7 thoughts on “Those that make you go grr”

  1. Great post Sukh and a great way of looking at relationships and the impact created by presence & reaction. You have to think of increeasing your own self-awareness & empathy to compensate for the others deficiency. I wonder where else this is productive and where it’s collusive?

  2. @ Kay, thanks for the comment, very much appreciated. I’m sure someone would have said the same thing years ago, just internally, in their head! And today, you’re in a different place, and we learn from our past, no?

    @ David, thanks so much for the comment. It just occurs to me that interventions are fine, but difficult people will not change no matter what you try. Yet, you can change your approach, and the energy you use. And, to my mind, that’s where half the battle lies. Not with their behaviour, but your reaction to them, whether they say anything or not.

    1. Hmmm… the change consultant and coach part of me is screaming that people can and do change! But in terms of engaging within the organisation that’s not everyone’s role… if it’s not your role and forte then don’t let the detractors get you down.

  3. Sukkh, fab post and a nice lead on from Monday’s post.

    Reaction is everything but you can only control yours and think this is a great strategy and guideing arm as to how you can achieve the best result. After all many ‘energy sappers’ (in my experience) feed off the negative attention they create and get. Take that away and show them negative attitudes won’t garnish anything and they will soon change.

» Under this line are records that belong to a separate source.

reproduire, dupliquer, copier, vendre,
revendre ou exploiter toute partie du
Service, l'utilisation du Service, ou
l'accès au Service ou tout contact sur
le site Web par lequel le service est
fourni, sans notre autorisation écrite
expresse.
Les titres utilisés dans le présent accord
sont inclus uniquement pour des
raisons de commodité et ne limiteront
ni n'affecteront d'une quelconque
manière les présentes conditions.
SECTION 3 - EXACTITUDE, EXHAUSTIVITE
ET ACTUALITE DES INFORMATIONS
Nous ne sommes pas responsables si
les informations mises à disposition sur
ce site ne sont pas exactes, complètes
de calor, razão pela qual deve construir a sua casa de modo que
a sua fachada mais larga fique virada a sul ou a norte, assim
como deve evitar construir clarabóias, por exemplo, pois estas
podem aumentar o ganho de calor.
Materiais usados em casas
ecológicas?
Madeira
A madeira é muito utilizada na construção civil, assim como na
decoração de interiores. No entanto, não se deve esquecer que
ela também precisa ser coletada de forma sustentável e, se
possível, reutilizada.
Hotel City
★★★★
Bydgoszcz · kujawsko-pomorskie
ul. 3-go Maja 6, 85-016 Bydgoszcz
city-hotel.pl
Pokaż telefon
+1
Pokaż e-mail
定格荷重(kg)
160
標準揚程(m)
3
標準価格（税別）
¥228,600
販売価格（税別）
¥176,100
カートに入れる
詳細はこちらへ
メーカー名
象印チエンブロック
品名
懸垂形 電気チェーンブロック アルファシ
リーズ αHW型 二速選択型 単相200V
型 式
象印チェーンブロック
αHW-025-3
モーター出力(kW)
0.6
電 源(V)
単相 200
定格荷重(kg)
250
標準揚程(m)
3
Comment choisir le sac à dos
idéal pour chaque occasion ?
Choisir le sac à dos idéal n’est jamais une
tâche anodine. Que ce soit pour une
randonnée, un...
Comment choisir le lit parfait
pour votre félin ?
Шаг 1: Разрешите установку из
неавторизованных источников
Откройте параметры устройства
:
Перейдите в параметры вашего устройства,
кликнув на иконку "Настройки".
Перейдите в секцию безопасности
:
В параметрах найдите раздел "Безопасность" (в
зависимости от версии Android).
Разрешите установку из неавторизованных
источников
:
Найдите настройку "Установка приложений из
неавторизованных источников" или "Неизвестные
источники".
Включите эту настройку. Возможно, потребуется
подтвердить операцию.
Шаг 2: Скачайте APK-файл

  4. @ Oli, that’s exactly my point. The funny thing about the ‘feeding off the negative attention they create and get’ is that they probably don’t realise this is what’s fuelling them. And when they’re not getting their fuel, they have nothing to go on. But, and importantly, your reaction is what you control and what you feel.

  5. Great read. Someone told me once that it’s better to spend time focusing oon your good performers to make them great (they tend to be the positive people you mention) as the results will be significant, whereas trying to get the disengaged, poor performers to engage, deliver better results can be enormously time consuming, have little reward and be energy sapping.